Dataset records —
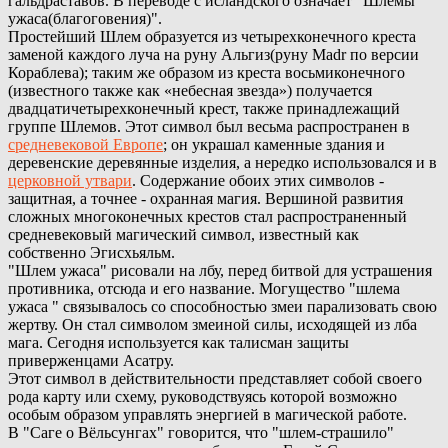
гальдраставов. В переводе с исландского означает "Шлемы
ужаса(благоговения)".
Простейший Шлем образуется из четырехконечного креста
заменой каждого луча на руну Альгиз(руну Madr по версии
Кораблева); таким же образом из креста восьмиконечного
(известного также как «небесная звезда») получается
двадцатичетырехконечный крест, также принадлежащий
группе Шлемов. Этот символ был весьма распространен в
средневековой Европе
; он украшал каменные здания и
деревенские деревянные изделия, а нередко использовался и в
церковной утвари
. Содержание обоих этих символов -
защитная, а точнее - охранная магия. Вершиной развития
сложных многоконечных крестов стал распространенный
средневековый магический символ, известный как
собственно Эгисхьяльм.
"Шлем ужаса" рисовали на лбу, перед битвой для устрашения
противника, отсюда и его название. Могущество "шлема
ужаса " связывалось со способностью змеи парализовать свою
жертву. Он стал символом змеиной силы, исходящей из лба
мага. Сегодня используется как талисман защиты
приверженцами Асатру.
Этот символ в действительности представляет собой своего
рода карту или схему, руководствуясь которой возможно
особым образом управлять энергией в магической работе.
В "Саге о Вёльсунгах" говорится, что "шлем-страшило"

To do —
Substitute "оберег" for "талисман защиты" throughout the text read from the data above, and write out those lines again with everything else unchanged and the pictures left out.

Exercise result —
гальдраставов. В переводе с исландского означает "Шлемы
ужаса(благоговения)".
Простейший Шлем образуется из четырехконечного креста
заменой каждого луча на руну Альгиз(руну Madr по версии
Кораблева); таким же образом из креста восьмиконечного
(известного также как «небесная звезда») получается
двадцатичетырехконечный крест, также принадлежащий
группе Шлемов. Этот символ был весьма распространен в
средневековой Европе
; он украшал каменные здания и
деревенские деревянные изделия, а нередко использовался и в
церковной утвари
. Содержание обоих этих символов -
защитная, а точнее - охранная магия. Вершиной развития
сложных многоконечных крестов стал распространенный
средневековый магический символ, известный как
собственно Эгисхьяльм.
"Шлем ужаса" рисовали на лбу, перед битвой для устрашения
противника, отсюда и его название. Могущество "шлема
ужаса " связывалось со способностью змеи парализовать свою
жертву. Он стал символом змеиной силы, исходящей из лба
мага. Сегодня используется как оберег
приверженцами Асатру.
Этот символ в действительности представляет собой своего
рода карту или схему, руководствуясь которой возможно
особым образом управлять энергией в магической работе.
В "Саге о Вёльсунгах" говорится, что "шлем-страшило"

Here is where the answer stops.